La horca miraba a los hombres, y los hombres miraban a la horca. Poco a poco, el coraje inicial de los rebeldes fue dando lugar al miedo. Todos conocían la fama de Ahab, sabían que era implacable en sus decisiones. Algunas personas abandonaron la ciudad, otras se decidieron a probar los trabajos sugeridos, simplemente porque no tenían adonde ir, o como consecuencia de la sombra de aquel instrumento de muerte en el centro de la plaza. Algún tiempo después, el lugar estaba en paz, se convirtió en un importante foco de comercio en la frontera, comenzó a exportar la mejor lana y a producir trigo de primera calidad.
La horca permaneció allí durante diez años. La madera resistía bien, pero periódicamente se cambiaba la cuerda por otra nueva. Nunca llegó a usarse. Nunca Ahab pronunció ni una sola palabra sobre ella. Bastó su imagen para convertir el valor en miedo, la confianza en sospecha, las bravuconadas en susurros de conformidad. Transcurridos los diez años, cuando la ley finalmente imperaba en Viscos, Ahab mandó destruirla y construir, en su lugar, una cruz.
Kazantzakis y Dios
Durante toda su vida, el autor griego Nikos Kazantzakis (Zorba el griego, La última tentación de Cristo) fue un hombre absolutamente coherente. Aunque abordó temas religiosos en muchos de sus libros –como una excelente biografía de San Francisco de Assis – siempre se consideró un ateo convencido. Pues es de este ateo convencido una de las más bellas definiciones de Dios que conozco:
“Miramos con perplejidad la parte más alta de la espiral de fuerza que gobierna el Universo. Y la llamamos Dios.
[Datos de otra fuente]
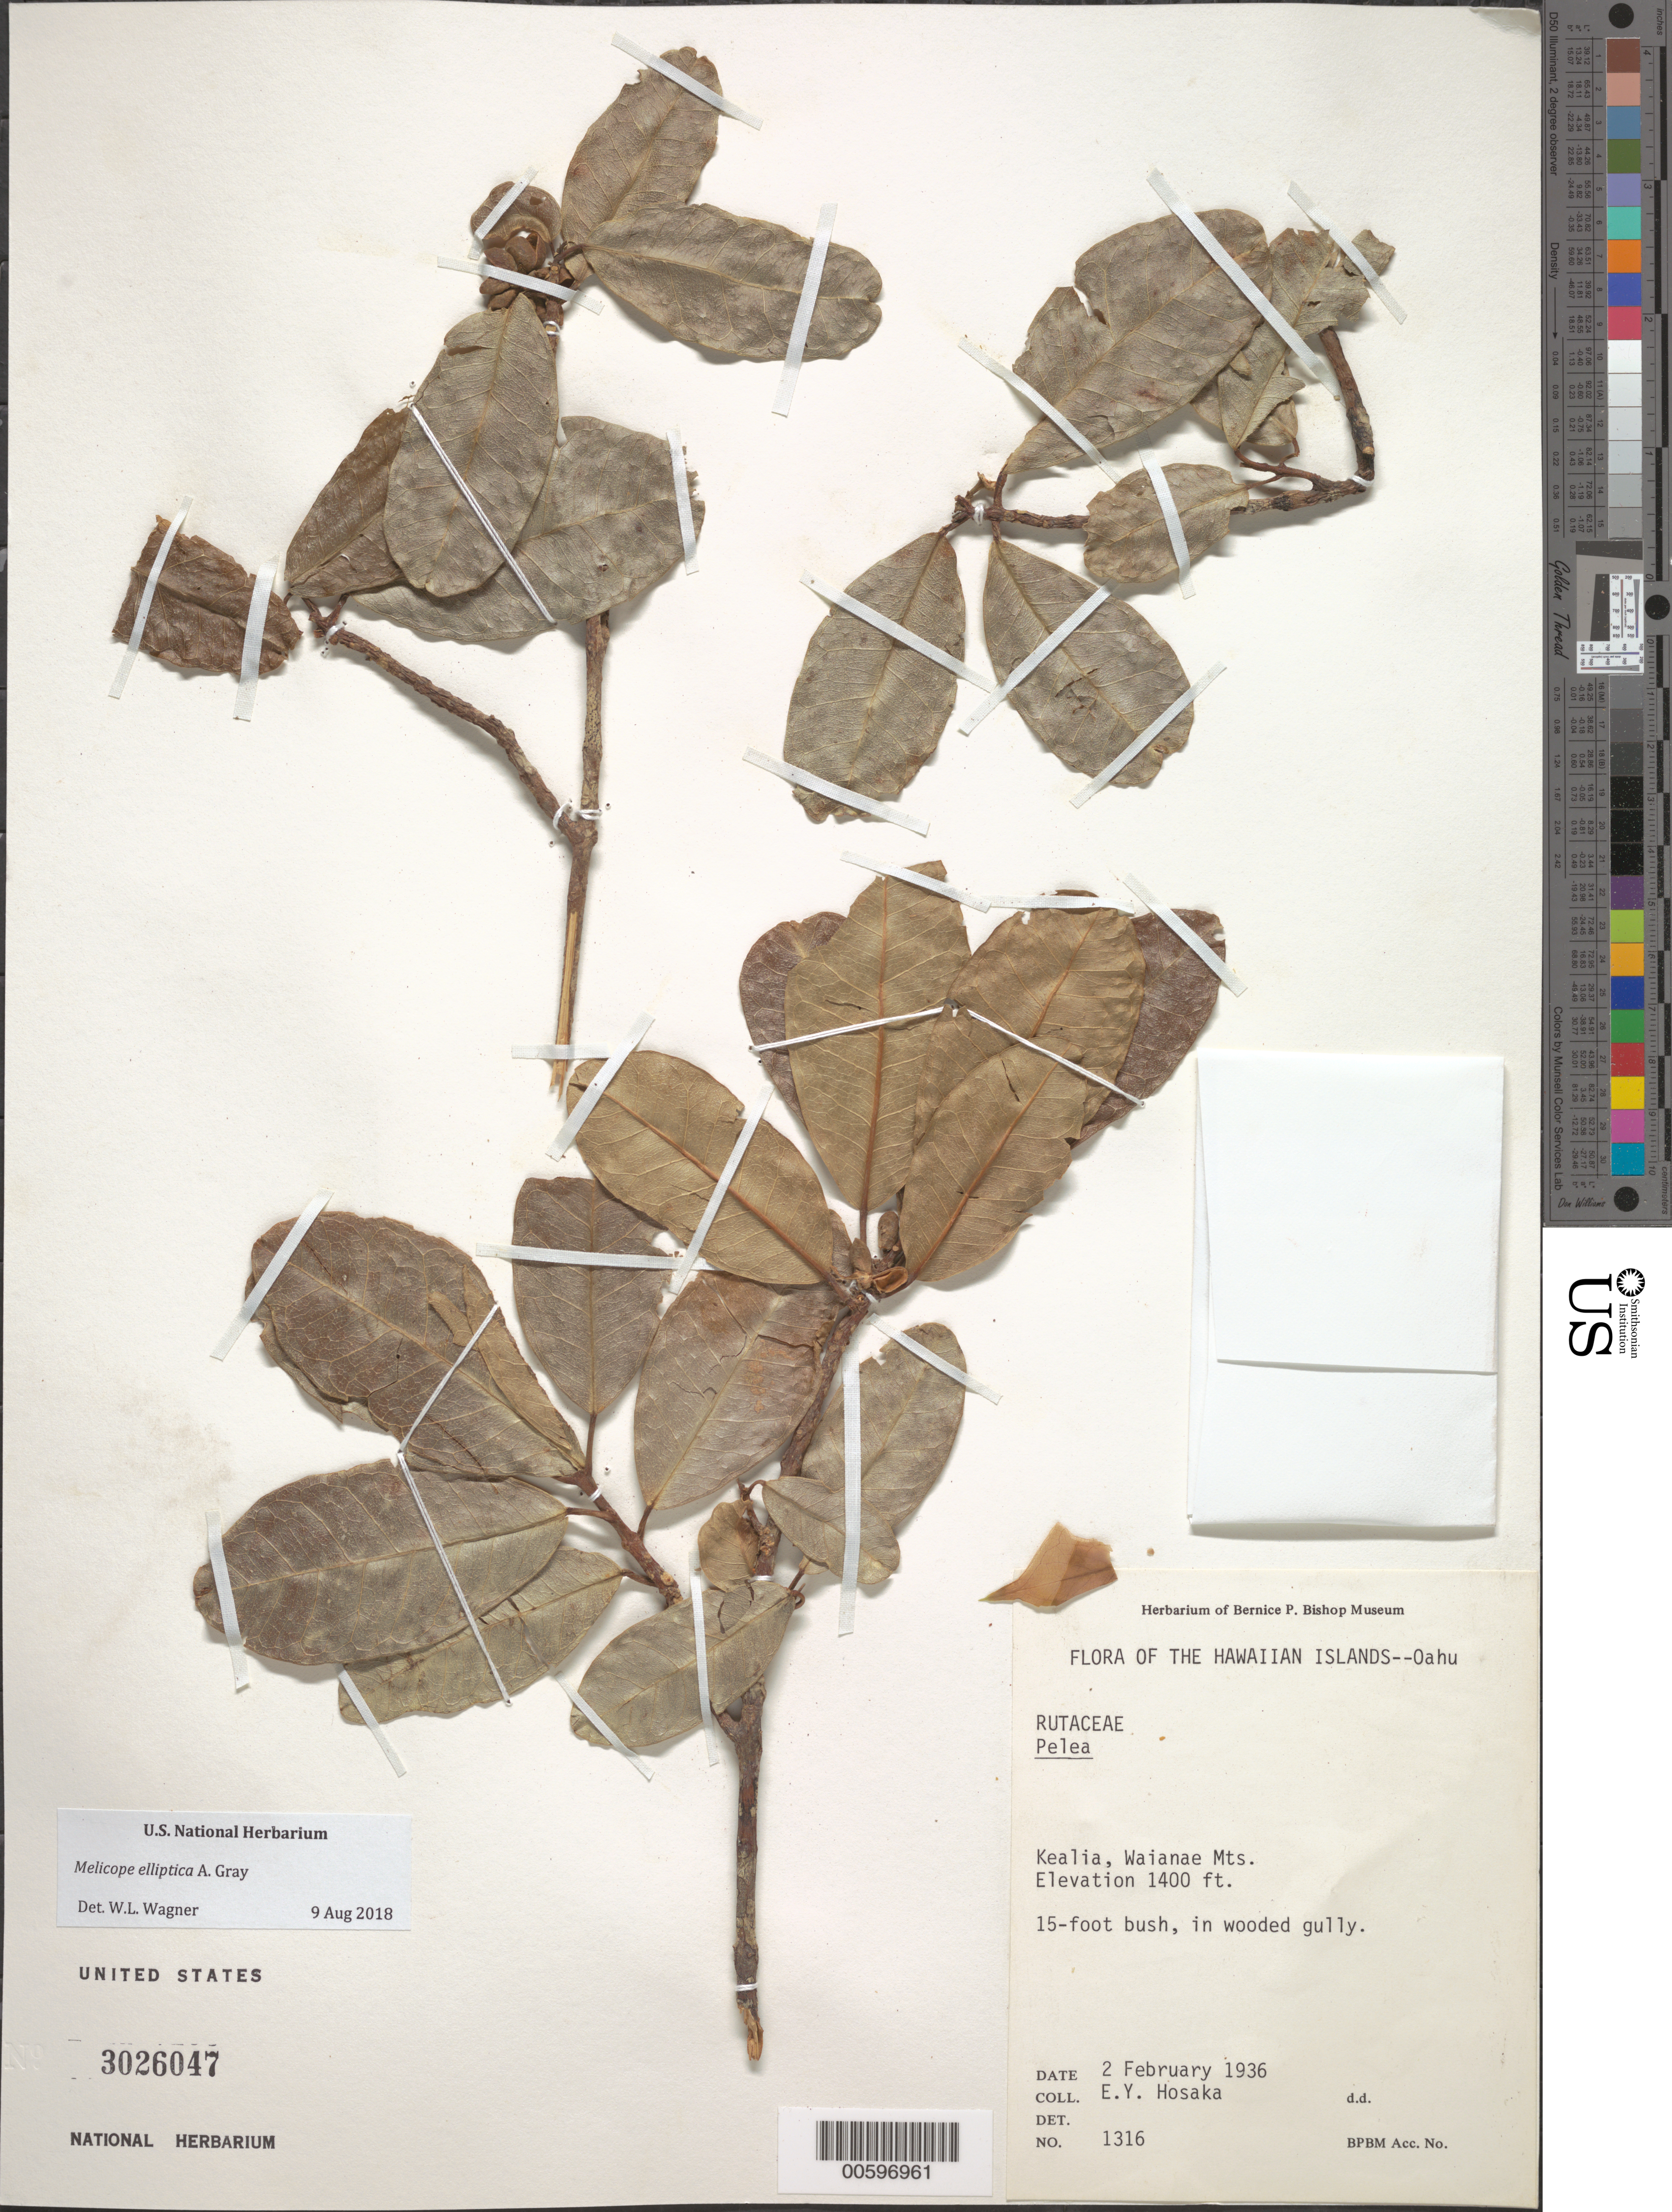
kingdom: Plantae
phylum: Tracheophyta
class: Magnoliopsida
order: Sapindales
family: Rutaceae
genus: Melicope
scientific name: Melicope elliptica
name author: A. Gray in Wilkes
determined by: Wagner, W. L., (BOT), Smithsonian Institution - National Museum of Natural History (UNITED STATES)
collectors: E. Y. Hosaka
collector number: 1316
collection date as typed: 2 Feb 1936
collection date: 1936-02-02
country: United States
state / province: Hawaii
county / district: Honolulu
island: Oahu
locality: Kealia, Waianae Mts.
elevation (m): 427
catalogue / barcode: US 3026047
Podríamos darle cualquier otro nombre: Abismo, Misterio, Oscuridad Absoluta, Luz Total, Materia, Espíritu, Suprema Esperanza, Suprema Desesperación, Silencio. Pero la llamamos Dios, porque sólo este nombre – por razones misteriosas – es capaz de sacudir con vigor nuestro corazón. Y no cabe duda de que esta sacudida es absolutamente indispensable para permitir el contacto con las emociones básicas del ser humano, que siempre están más allá de cualquier explicación o lógica”.
Ben Abuyah y el aprendizaje
El rabino Elisha ben Abuyah solía decir:
«Los que están abiertos a las lecciones de la vida, y no se dejan llevar por los prejuicios, son como una hoja en blanco, en la que Dios escribe sus palabras con la tinta divina.
»Los que no dejan de mirar el mundo desde el cinismo y los prejuicios, son como una hoja ya escrita, en la que no caben nuevas palabras.
»No te preocupes por lo que ya sabes, ni por lo que ignoras. No pienses en el pasado ni el futuro; permite simplemente que las manos divinas tracen, cada día, las sorpresas del presente».